__Your task__. How many of the lines in the data contain "display"? Give only the number.

===== Supplied records

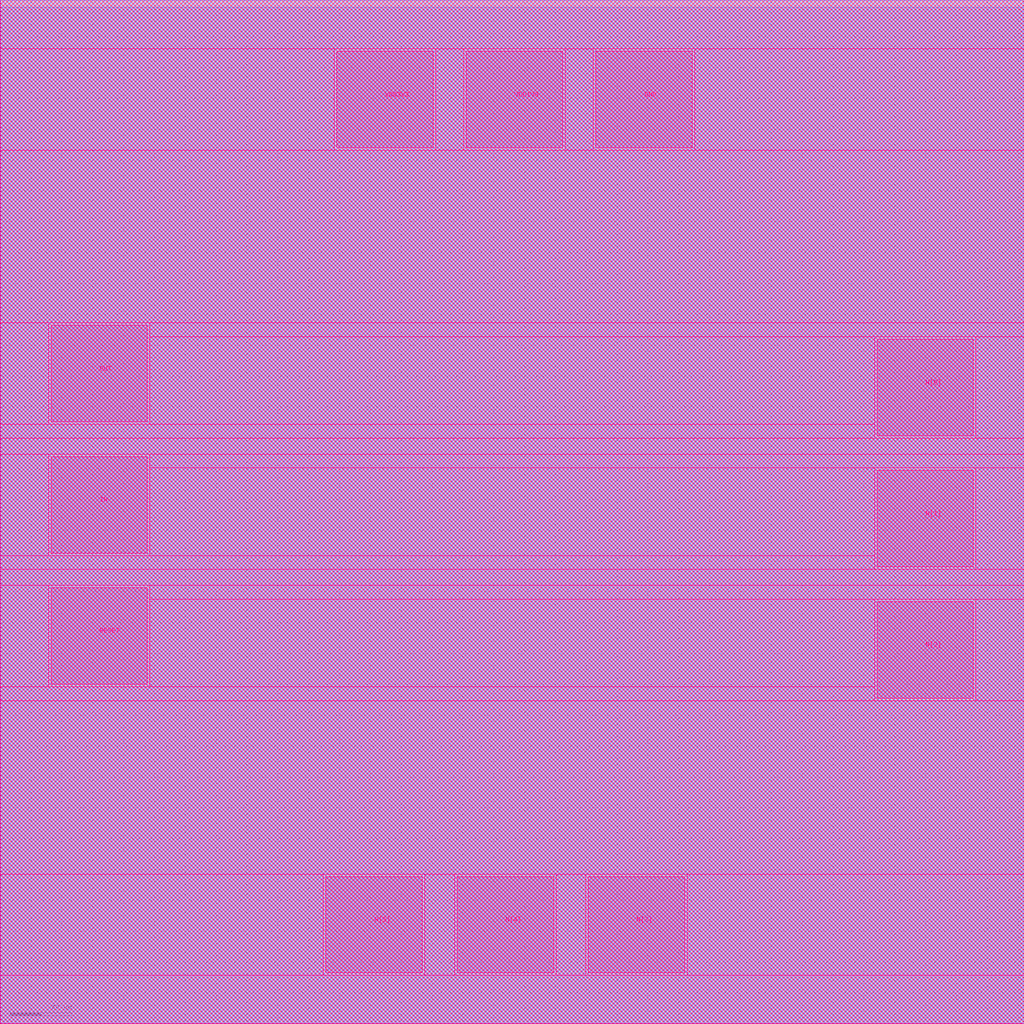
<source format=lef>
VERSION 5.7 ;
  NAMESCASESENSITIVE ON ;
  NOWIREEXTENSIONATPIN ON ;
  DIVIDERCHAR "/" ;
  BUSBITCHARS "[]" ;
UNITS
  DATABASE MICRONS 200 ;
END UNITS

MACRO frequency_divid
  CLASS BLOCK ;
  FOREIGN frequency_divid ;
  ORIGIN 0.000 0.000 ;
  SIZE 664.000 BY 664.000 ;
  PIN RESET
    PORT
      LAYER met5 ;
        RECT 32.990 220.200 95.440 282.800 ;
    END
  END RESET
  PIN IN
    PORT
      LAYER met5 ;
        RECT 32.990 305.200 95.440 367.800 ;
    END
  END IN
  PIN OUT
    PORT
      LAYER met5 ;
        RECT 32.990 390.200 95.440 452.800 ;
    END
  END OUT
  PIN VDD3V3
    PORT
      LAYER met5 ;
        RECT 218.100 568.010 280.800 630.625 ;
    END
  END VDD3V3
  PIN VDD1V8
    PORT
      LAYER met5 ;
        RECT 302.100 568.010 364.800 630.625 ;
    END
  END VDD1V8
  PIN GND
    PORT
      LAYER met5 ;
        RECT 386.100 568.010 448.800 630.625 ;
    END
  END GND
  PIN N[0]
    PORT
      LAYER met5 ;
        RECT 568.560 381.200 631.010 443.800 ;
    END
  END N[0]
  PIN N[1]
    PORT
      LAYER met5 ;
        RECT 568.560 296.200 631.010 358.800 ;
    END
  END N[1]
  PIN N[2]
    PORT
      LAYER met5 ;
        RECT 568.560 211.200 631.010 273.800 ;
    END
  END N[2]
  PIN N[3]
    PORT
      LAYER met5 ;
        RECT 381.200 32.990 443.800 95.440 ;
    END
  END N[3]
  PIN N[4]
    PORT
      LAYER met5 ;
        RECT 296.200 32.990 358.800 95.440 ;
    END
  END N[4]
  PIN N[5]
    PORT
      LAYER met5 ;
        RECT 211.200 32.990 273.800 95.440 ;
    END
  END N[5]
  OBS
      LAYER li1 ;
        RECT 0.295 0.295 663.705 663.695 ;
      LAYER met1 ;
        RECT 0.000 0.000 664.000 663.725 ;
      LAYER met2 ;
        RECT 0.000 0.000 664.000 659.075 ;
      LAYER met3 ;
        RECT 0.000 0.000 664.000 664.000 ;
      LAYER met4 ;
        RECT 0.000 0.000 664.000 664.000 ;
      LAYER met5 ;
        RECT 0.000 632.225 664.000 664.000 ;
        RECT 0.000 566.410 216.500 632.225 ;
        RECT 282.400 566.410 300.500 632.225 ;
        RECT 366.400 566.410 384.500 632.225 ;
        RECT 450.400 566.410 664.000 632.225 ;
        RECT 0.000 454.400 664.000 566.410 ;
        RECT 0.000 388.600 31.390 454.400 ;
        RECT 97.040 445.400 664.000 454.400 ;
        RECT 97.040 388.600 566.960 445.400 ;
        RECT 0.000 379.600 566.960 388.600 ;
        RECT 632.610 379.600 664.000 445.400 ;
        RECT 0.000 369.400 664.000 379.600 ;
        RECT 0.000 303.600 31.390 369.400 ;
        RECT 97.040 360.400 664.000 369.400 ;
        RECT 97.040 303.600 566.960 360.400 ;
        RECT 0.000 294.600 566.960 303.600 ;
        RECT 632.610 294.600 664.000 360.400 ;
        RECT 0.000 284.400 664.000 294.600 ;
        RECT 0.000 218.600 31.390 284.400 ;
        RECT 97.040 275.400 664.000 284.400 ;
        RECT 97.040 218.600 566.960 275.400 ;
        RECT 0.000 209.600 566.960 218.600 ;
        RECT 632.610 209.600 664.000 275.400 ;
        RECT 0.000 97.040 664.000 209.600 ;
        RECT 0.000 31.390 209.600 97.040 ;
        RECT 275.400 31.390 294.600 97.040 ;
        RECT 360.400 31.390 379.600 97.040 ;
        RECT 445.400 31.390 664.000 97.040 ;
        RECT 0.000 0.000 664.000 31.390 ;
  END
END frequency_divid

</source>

==========
===== Supplied records

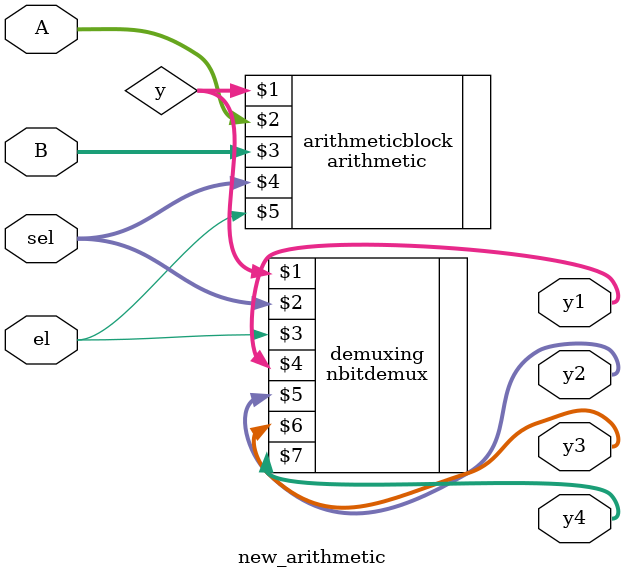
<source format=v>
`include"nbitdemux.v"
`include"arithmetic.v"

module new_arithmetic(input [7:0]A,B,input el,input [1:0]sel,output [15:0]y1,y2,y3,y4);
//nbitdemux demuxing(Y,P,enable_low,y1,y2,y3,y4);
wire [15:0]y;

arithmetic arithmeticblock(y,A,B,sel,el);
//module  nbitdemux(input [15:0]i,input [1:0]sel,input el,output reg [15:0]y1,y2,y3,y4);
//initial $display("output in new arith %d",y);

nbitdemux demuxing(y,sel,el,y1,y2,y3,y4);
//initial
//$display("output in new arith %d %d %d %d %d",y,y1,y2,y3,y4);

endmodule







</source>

==========

__The answer__. 2